7. For text enhancement, pick one of the local LLM models based on your Mac’s capabilities. The smaller Gemma 2 (2B) model works well on most machines, while the larger models provide better results if you have sufficient RAM and storage.
8. After setup, press Option+Space (or your custom hotkey) to start recording. Speak naturally. You don’t need to pause for punctuation or speak slowly.
9. Press the hotkey again to stop recording. WhisperClip will then process your speech locally, transcribe it to text, and automatically copy the result to your clipboard. If you enabled auto-paste, the text appears in whatever application you’re currently using.
10. To customize the app, open Settings and modify the hotkey if Option+Space conflicts with other shortcuts.
11. Add custom prompts under Settings > Prompts to create specialized text processing workflows (for example, “Translate to Spanish” or “Format as bullet points”).
12. Switch between different Whisper and LLM models anytime through the Setup Guide if your needs change.
Pros
- Completely Free: There are no ads, subscriptions, or premium features. It’s 100% free forever.
- Excellent Privacy: Since all processing happens locally, your data stays on your Mac.
- Highly Customizable: You can change the hotkey, create custom AI prompts for different tasks, and choose from a variety of local AI models.
Cons
- macOS 14+ Required: It only works on newer versions of macOS, so users with older operating systems are out of luck.
- High Disk Space Requirement: The AI models take up a significant amount of disk space (20GB recommended).
- No Speaker Diarization: The tool doesn’t distinguish between different speakers in a recording.
Related Resources
- WhisperKit Documentation: Technical details about the Apple-optimized Whisper implementation that WhisperClip uses for speech recognition.
- MLX Framework: Apple’s machine learning framework for Apple Silicon that enables local LLM processing in WhisperClip.
- OpenAI Whisper: The original Whisper project from OpenAI that pioneered the speech recognition technology WhisperClip builds upon.
FAQs
Q: Can I use WhisperClip completely offline?
A: Yes, after you download the necessary AI models during initial setup. WhisperClip only connects to the internet when downloading models from Hugging Face. All speech processing, transcription, and text enhancement happen locally on your Mac without any network requests. You can even block the app’s network access after setup if you want extra assurance.

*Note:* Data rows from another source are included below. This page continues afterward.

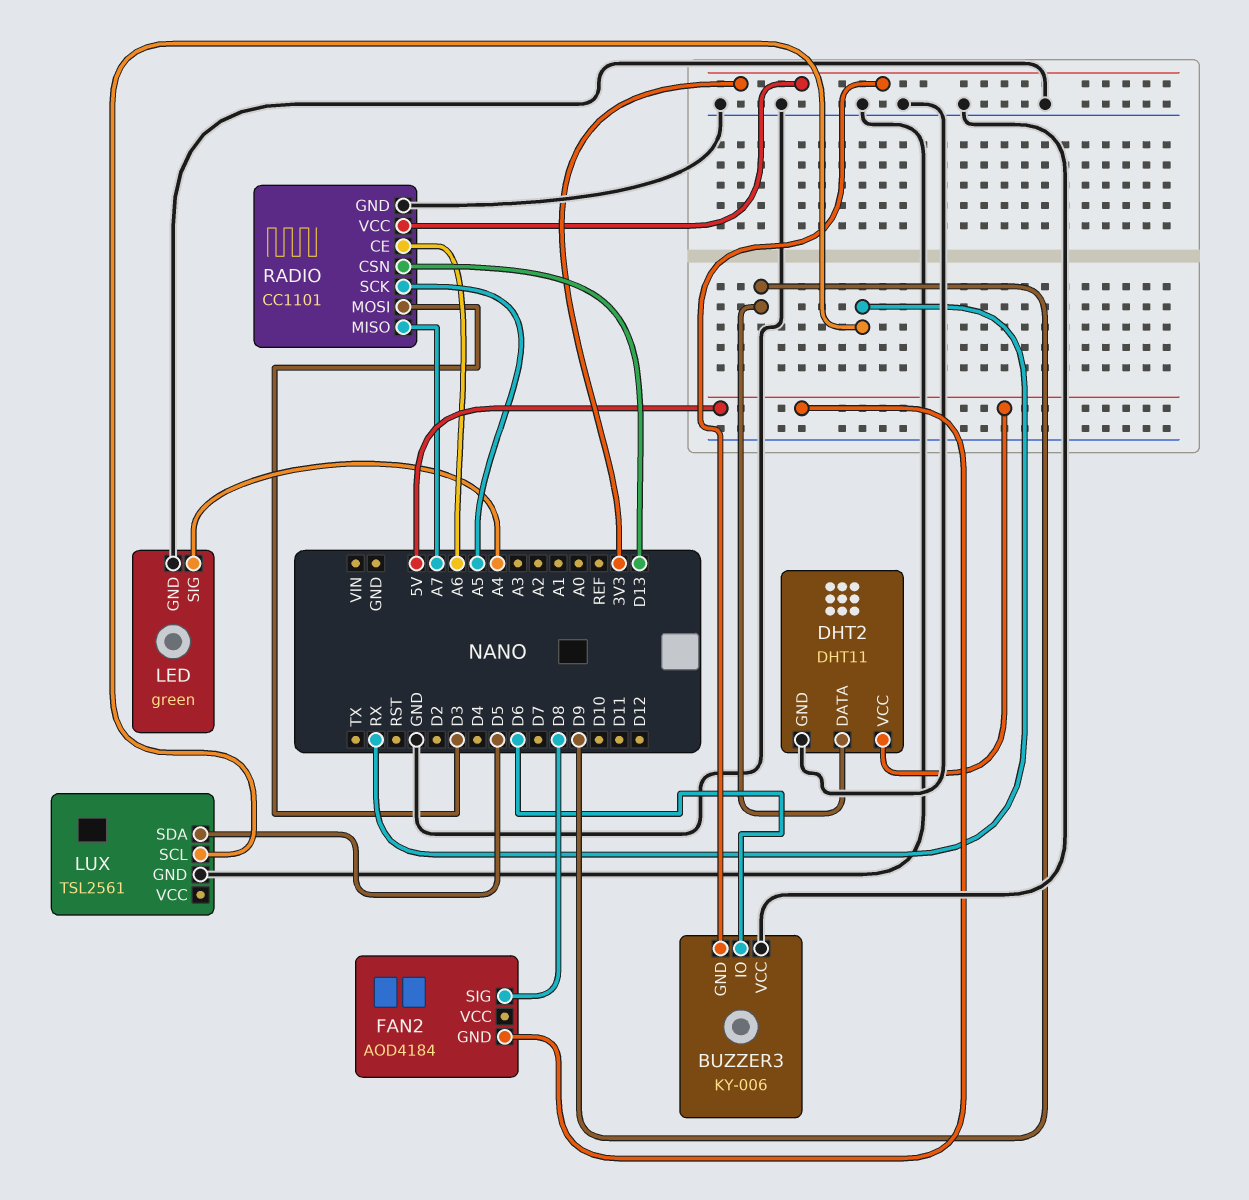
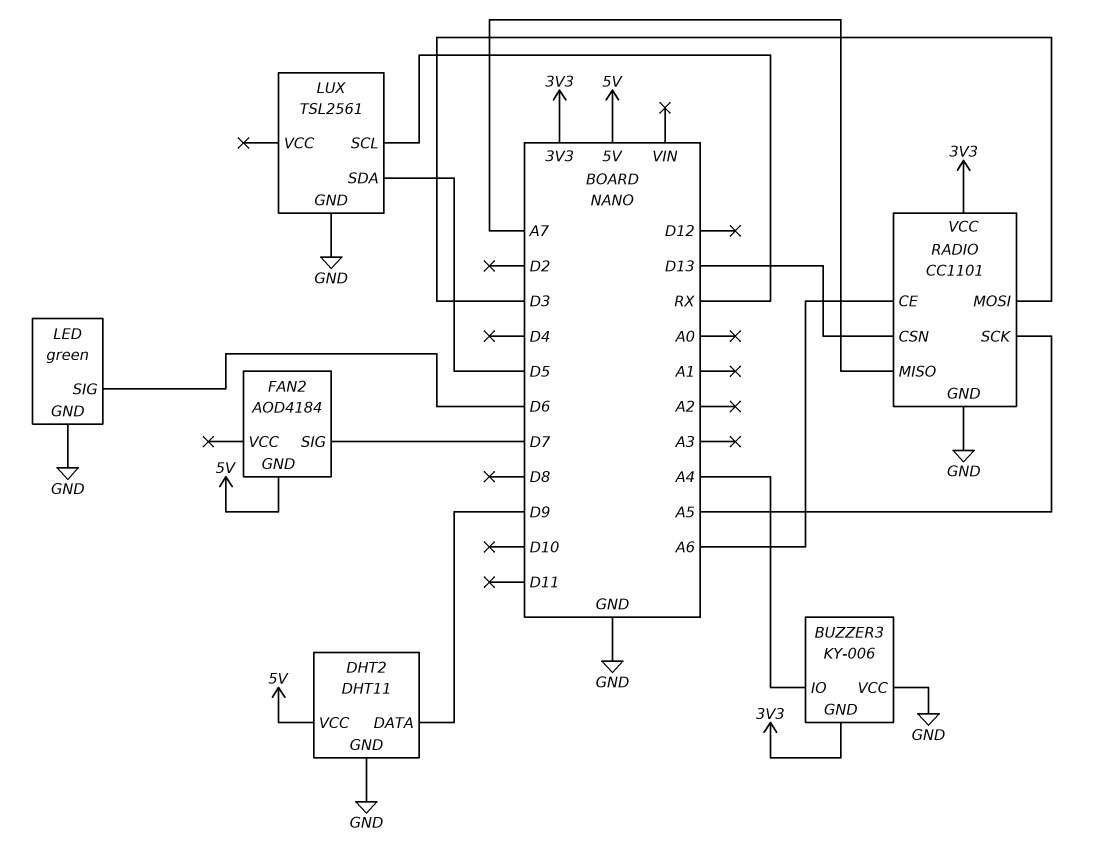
BUZZER3 pin IO: D6 -> A4
FAN2 pin SIG: D8 -> D7
LED pin SIG: A4 -> D6

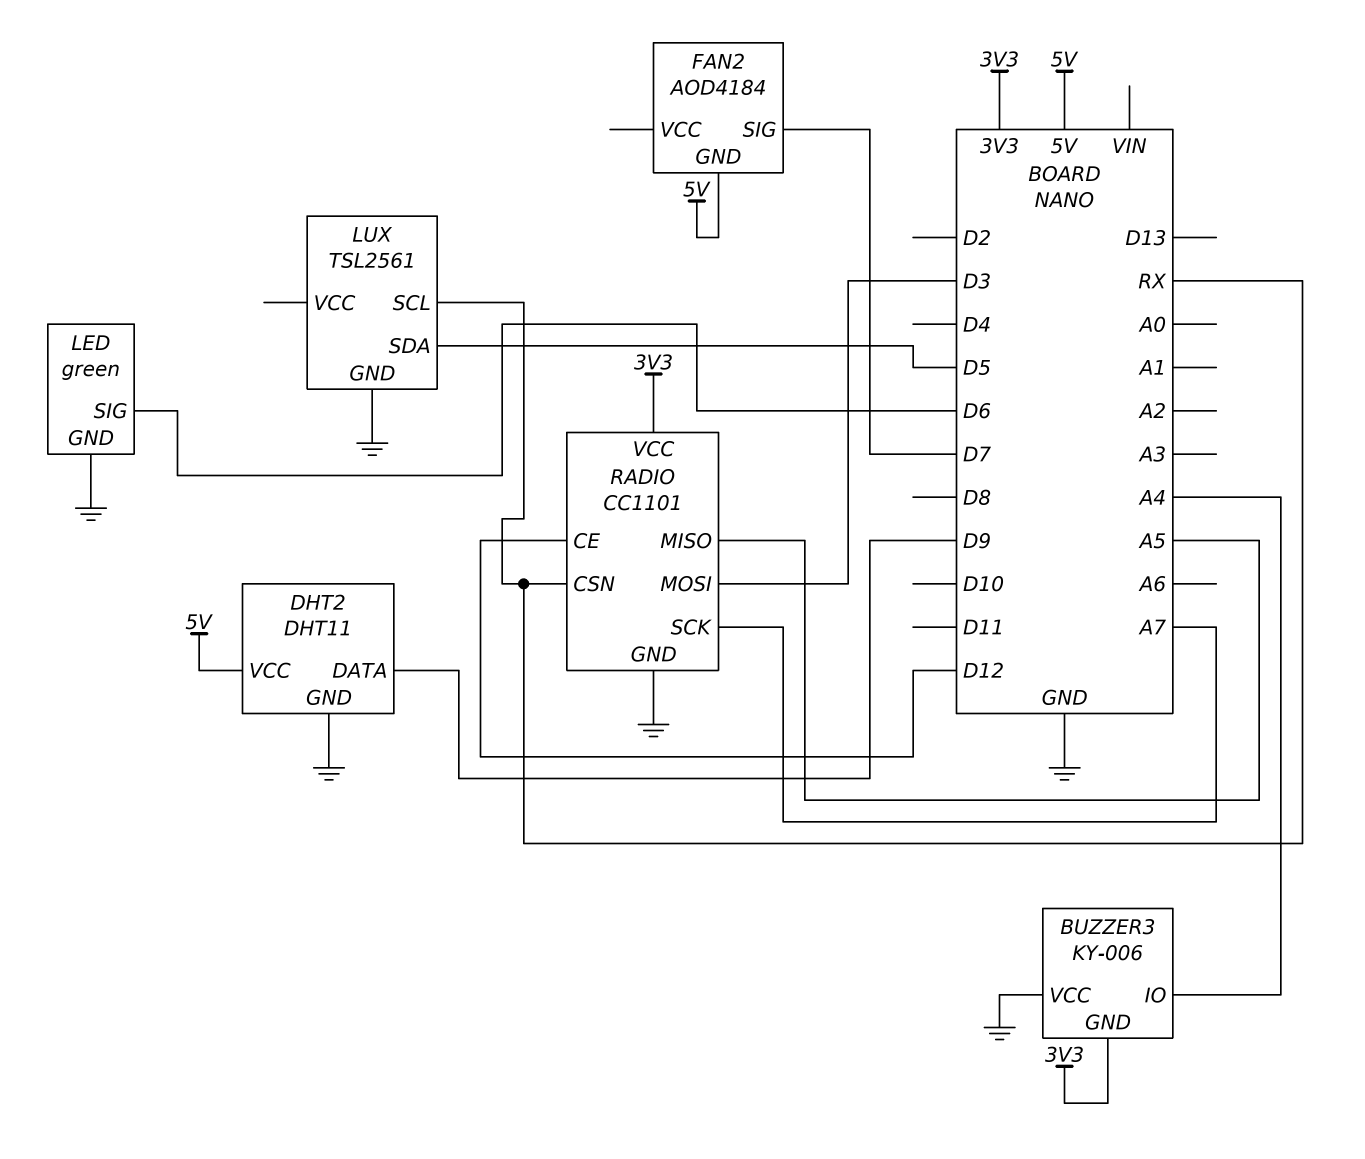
RADIO pin CE: A6 -> D12
RADIO pin CSN: D13 -> RX
RADIO pin MISO: A7 -> A5
RADIO pin SCK: A5 -> A7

Q: Which Whisper model should I choose?
A: Start with OpenAI Whisper Large v3 Turbo (632MB) for the best balance of speed and accuracy. If you have a slower Mac or limited storage, try Whisper Small (216MB) first—it’s noticeably faster but makes more transcription errors with accents or technical terms. The Large v2 Turbo (955MB) offers maximum accuracy but requires more processing time and disk space.
Q: What languages does WhisperClip support?
A: It supports multiple languages through the WhisperKit framework, which is capable of transcribing audio in 100 different languages. The app includes an auto-detection feature to identify the language being spoken.